Every line below that holds the string "demonstrates" should be copied out.

[Stored items]
■ ■ ■

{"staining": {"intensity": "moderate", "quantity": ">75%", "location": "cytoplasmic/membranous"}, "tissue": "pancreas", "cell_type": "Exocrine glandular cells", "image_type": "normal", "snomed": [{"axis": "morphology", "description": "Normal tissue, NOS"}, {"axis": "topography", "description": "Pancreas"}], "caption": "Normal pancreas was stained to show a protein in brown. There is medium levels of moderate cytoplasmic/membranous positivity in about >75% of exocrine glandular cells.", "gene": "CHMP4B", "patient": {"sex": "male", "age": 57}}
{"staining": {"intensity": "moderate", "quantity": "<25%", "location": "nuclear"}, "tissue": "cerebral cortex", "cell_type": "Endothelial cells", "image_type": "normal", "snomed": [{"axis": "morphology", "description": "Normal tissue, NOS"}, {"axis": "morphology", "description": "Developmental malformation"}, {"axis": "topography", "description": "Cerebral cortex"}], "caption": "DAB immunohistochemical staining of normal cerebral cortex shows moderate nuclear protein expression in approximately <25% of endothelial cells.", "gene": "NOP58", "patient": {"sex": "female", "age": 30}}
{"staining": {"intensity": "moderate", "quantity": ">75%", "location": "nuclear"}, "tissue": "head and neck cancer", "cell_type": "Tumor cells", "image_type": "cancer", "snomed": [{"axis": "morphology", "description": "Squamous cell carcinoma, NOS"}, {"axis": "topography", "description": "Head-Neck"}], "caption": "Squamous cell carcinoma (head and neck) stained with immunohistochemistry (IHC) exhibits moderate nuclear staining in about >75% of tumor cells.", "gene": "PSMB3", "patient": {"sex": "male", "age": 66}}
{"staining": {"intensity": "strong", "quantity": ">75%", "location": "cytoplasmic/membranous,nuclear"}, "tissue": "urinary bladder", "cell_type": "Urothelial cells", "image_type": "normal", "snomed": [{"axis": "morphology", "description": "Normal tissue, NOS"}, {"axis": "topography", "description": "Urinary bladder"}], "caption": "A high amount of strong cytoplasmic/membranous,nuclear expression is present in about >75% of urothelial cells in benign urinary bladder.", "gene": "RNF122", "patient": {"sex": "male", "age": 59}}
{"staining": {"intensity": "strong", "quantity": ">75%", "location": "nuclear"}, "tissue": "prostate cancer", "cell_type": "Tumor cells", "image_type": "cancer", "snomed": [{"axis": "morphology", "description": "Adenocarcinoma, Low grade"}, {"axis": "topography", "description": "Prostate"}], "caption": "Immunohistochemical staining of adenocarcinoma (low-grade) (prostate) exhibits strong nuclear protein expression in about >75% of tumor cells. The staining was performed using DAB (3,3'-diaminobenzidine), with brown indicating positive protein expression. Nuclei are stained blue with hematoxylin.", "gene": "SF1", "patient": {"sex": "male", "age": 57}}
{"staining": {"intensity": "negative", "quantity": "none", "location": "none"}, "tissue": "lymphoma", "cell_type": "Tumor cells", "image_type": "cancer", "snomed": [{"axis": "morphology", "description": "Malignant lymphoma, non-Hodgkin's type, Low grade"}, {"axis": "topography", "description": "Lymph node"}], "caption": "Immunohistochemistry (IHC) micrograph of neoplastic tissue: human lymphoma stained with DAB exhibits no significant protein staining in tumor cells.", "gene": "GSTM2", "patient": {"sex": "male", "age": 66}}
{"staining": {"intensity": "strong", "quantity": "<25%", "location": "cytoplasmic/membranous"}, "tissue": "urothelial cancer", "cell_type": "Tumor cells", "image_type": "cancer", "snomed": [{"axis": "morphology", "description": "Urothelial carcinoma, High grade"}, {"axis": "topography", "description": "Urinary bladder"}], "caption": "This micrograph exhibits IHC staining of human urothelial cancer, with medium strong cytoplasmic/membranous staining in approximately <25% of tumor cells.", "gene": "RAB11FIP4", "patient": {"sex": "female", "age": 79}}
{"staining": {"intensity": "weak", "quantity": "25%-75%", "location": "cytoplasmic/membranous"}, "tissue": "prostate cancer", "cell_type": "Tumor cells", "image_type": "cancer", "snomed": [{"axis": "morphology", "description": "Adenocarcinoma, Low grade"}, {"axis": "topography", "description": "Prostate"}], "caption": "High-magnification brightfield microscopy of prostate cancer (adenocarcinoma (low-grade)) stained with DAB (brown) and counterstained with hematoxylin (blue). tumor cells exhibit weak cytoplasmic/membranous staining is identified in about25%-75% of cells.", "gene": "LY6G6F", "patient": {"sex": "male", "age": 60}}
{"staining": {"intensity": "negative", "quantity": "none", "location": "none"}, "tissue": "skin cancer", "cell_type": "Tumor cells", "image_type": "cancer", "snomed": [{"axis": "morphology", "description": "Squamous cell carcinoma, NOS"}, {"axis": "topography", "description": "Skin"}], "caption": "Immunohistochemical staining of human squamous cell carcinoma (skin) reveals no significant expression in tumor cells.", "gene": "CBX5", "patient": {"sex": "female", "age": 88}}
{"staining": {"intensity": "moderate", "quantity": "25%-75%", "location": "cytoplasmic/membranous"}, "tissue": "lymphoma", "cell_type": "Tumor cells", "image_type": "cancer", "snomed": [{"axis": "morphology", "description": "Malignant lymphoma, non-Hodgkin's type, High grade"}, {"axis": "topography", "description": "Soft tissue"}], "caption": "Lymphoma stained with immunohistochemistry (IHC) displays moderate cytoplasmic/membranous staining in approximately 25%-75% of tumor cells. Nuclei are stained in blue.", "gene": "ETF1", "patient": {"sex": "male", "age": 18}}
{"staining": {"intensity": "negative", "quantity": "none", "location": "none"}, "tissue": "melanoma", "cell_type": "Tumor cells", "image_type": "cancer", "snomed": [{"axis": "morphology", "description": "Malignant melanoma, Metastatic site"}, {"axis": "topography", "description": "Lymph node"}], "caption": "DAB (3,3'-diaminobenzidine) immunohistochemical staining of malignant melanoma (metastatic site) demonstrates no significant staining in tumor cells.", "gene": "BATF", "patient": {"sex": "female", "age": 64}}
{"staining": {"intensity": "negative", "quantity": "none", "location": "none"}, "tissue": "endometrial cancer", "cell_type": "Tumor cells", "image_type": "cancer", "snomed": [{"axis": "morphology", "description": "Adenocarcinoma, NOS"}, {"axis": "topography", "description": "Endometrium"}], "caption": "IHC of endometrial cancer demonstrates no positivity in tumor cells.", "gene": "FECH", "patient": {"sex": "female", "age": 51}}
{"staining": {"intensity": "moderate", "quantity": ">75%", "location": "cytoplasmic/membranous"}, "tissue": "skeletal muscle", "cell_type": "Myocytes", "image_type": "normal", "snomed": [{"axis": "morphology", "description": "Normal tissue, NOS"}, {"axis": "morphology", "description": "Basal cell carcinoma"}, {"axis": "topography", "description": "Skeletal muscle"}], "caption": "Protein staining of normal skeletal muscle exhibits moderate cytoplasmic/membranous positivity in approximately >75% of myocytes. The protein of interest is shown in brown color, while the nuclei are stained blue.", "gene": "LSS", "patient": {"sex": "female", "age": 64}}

■ ■ ■

> **Task response**:
{"staining": {"intensity": "negative", "quantity": "none", "location": "none"}, "tissue": "melanoma", "cell_type": "Tumor cells", "image_type": "cancer", "snomed": [{"axis": "morphology", "description": "Malignant melanoma, Metastatic site"}, {"axis": "topography", "description": "Lymph node"}], "caption": "DAB (3,3'-diaminobenzidine) immunohistochemical staining of malignant melanoma (metastatic site) demonstrates no significant staining in tumor cells.", "gene": "BATF", "patient": {"sex": "female", "age": 64}}
{"staining": {"intensity": "negative", "quantity": "none", "location": "none"}, "tissue": "endometrial cancer", "cell_type": "Tumor cells", "image_type": "cancer", "snomed": [{"axis": "morphology", "description": "Adenocarcinoma, NOS"}, {"axis": "topography", "description": "Endometrium"}], "caption": "IHC of endometrial cancer demonstrates no positivity in tumor cells.", "gene": "FECH", "patient": {"sex": "female", "age": 51}}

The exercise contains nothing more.